## What the task requires
The answer must be the full listing, word for word, with no pictures in it.
= Beginning of Section =
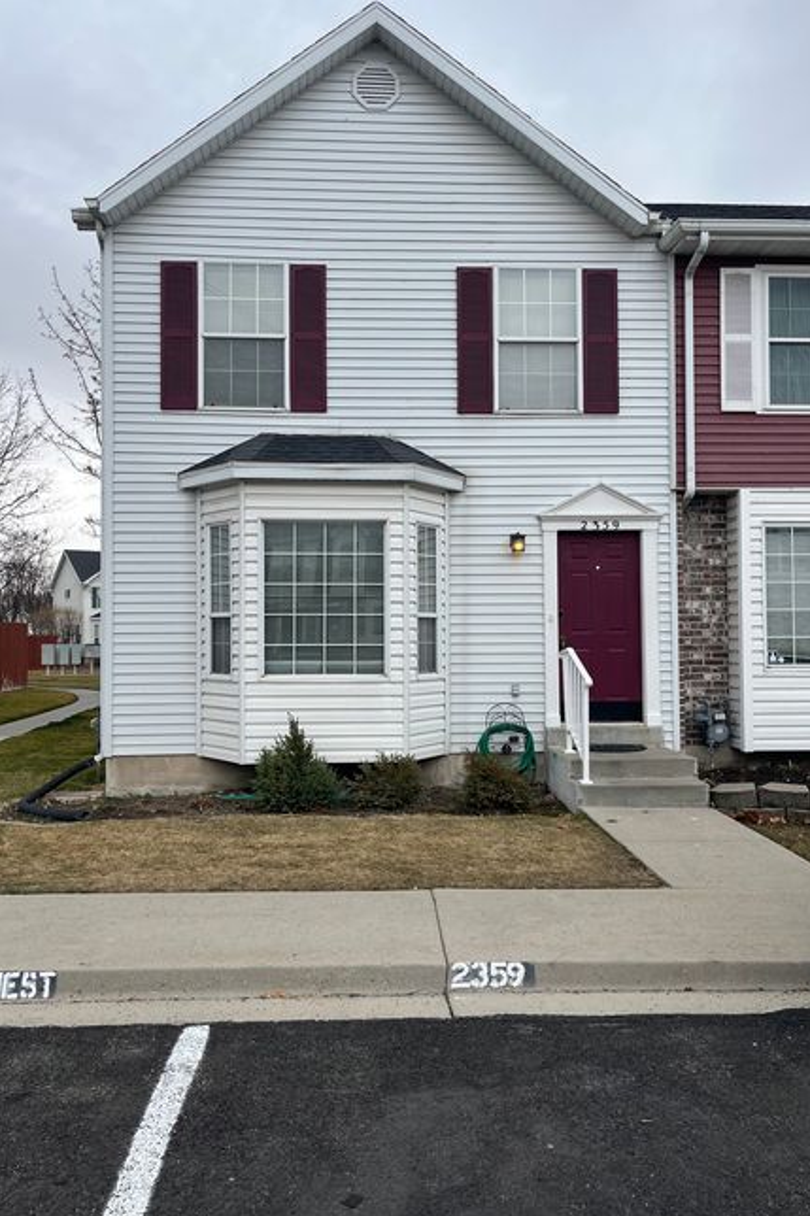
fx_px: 945
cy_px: 598
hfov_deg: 46.4
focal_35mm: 28
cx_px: 395
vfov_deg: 65.5
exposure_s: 1/1372
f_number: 1.6
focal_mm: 5.1
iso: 50
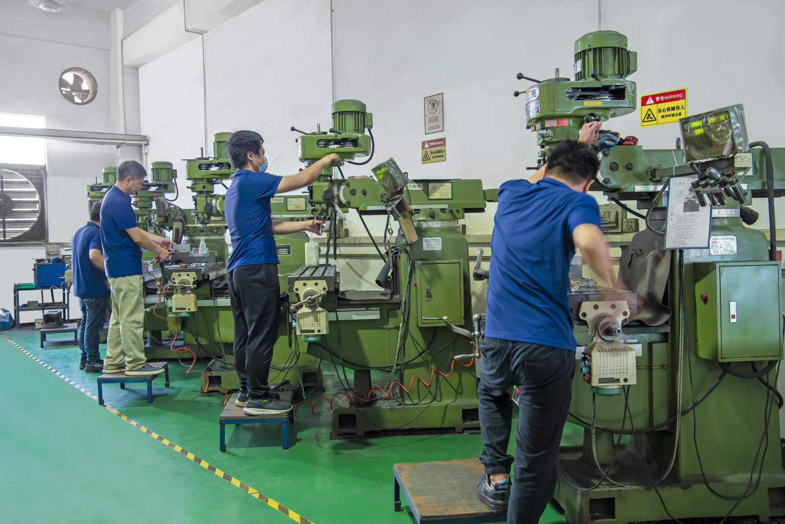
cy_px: 262
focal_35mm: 32
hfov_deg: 58.7
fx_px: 698
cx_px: 392
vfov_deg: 41.2
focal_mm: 32
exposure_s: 1/10
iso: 320
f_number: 5.6
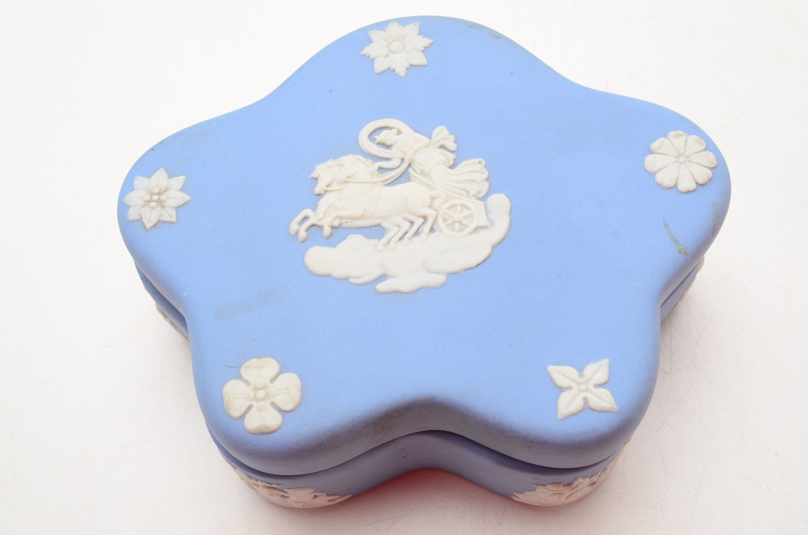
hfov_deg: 42.4
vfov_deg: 28.8
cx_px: 404
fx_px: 1042
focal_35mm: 46
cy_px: 268
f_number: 20
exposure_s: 1/160
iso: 100
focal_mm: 31
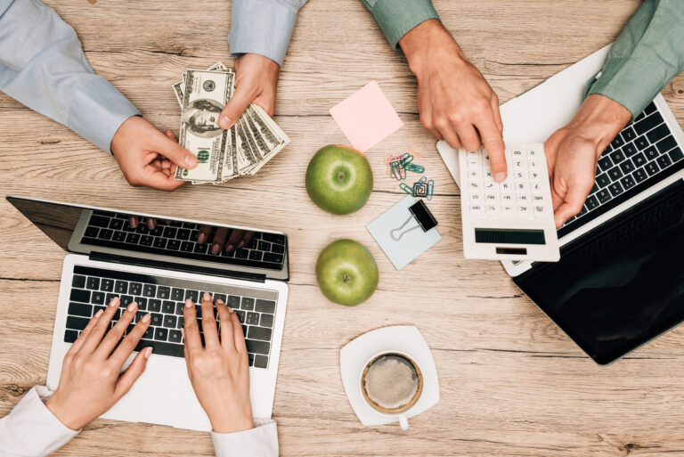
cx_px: 342
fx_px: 684
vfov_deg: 36.9
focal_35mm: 36
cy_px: 228
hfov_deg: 53.1
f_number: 9
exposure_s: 1/125
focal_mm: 36
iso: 100
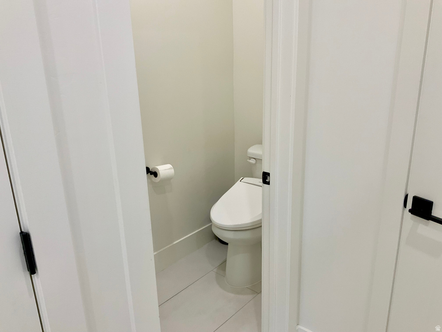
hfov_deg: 61.7
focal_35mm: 29
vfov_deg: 48.2
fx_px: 370
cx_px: 221
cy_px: 166
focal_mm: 3
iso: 50
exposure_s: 1/120
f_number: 1.8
= End of Section =
## Solved problem
fx_px: 945
cy_px: 598
hfov_deg: 46.4
focal_35mm: 28
cx_px: 395
vfov_deg: 65.5
exposure_s: 1/1372
f_number: 1.6
focal_mm: 5.1
iso: 50
cy_px: 262
focal_35mm: 32
hfov_deg: 58.7
fx_px: 698
cx_px: 392
vfov_deg: 41.2
focal_mm: 32
exposure_s: 1/10
iso: 320
f_number: 5.6
hfov_deg: 42.4
vfov_deg: 28.8
cx_px: 404
fx_px: 1042
focal_35mm: 46
cy_px: 268
f_number: 20
exposure_s: 1/160
iso: 100
focal_mm: 31
cx_px: 342
fx_px: 684
vfov_deg: 36.9
focal_35mm: 36
cy_px: 228
hfov_deg: 53.1
f_number: 9
exposure_s: 1/125
focal_mm: 36
iso: 100
hfov_deg: 61.7
focal_35mm: 29
vfov_deg: 48.2
fx_px: 370
cx_px: 221
cy_px: 166
focal_mm: 3
iso: 50
exposure_s: 1/120
f_number: 1.8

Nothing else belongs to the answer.